• **WORK INSTRUCTION**:
Output the lines from the start of the items through the line containing "我不知道主楼这个翻译是不是楼主自己翻的，但似乎理解有些偏差。" as a numbered list, skipping blank lines. Leave the pictures out.

• **LISTED ENTRIES**:

=======

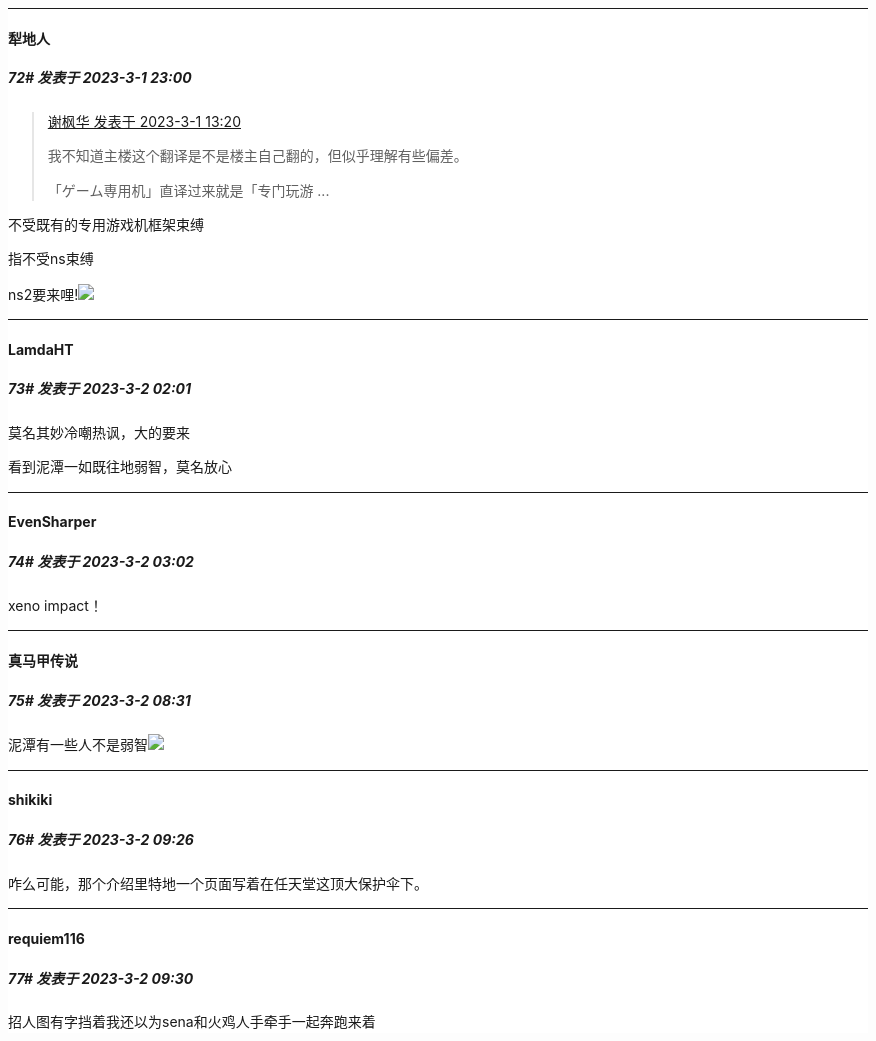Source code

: *****

####  犁地人  
##### 72#       发表于 2023-3-1 23:00

<blockquote><a href="httphttps://bbs.saraba1st.com/2b/forum.php?mod=redirect&amp;goto=findpost&amp;pid=59925982&amp;ptid=2121925" target="_blank">谢枫华 发表于 2023-3-1 13:20</a>

我不知道主楼这个翻译是不是楼主自己翻的，但似乎理解有些偏差。

「ゲーム専用机」直译过来就是「专门玩游 ...</blockquote>
不受既有的专用游戏机框架束缚

指不受ns束缚

ns2要来哩!<img src="https://static.saraba1st.com/image/smiley/face2017/219.png" referrerpolicy="no-referrer">


*****

####  LamdaHT  
##### 73#       发表于 2023-3-2 02:01

莫名其妙冷嘲热讽，大的要来

看到泥潭一如既往地弱智，莫名放心

*****

####  EvenSharper  
##### 74#       发表于 2023-3-2 03:02

xeno impact！


*****

####  真马甲传说  
##### 75#       发表于 2023-3-2 08:31

泥潭有一些人不是弱智<img src="https://static.saraba1st.com/image/smiley/face2017/067.png" referrerpolicy="no-referrer">


*****

####  shikiki  
##### 76#       发表于 2023-3-2 09:26

咋么可能，那个介绍里特地一个页面写着在任天堂这顶大保护伞下。

*****

####  requiem116  
##### 77#       发表于 2023-3-2 09:30

招人图有字挡着我还以为sena和火鸡人手牵手一起奔跑来着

=======

• **TASK RESULT**:
1. Source code
2. : *****
3. ####  犁地人  
4. ##### 72#       发表于 2023-3-1 23:00
5. <blockquote><a href="httphttps://bbs.saraba1st.com/2b/forum.php?mod=redirect&amp;goto=findpost&amp;pid=59925982&amp;ptid=2121925" target="_blank">谢枫华 发表于 2023-3-1 13:20</a>
6. 我不知道主楼这个翻译是不是楼主自己翻的，但似乎理解有些偏差。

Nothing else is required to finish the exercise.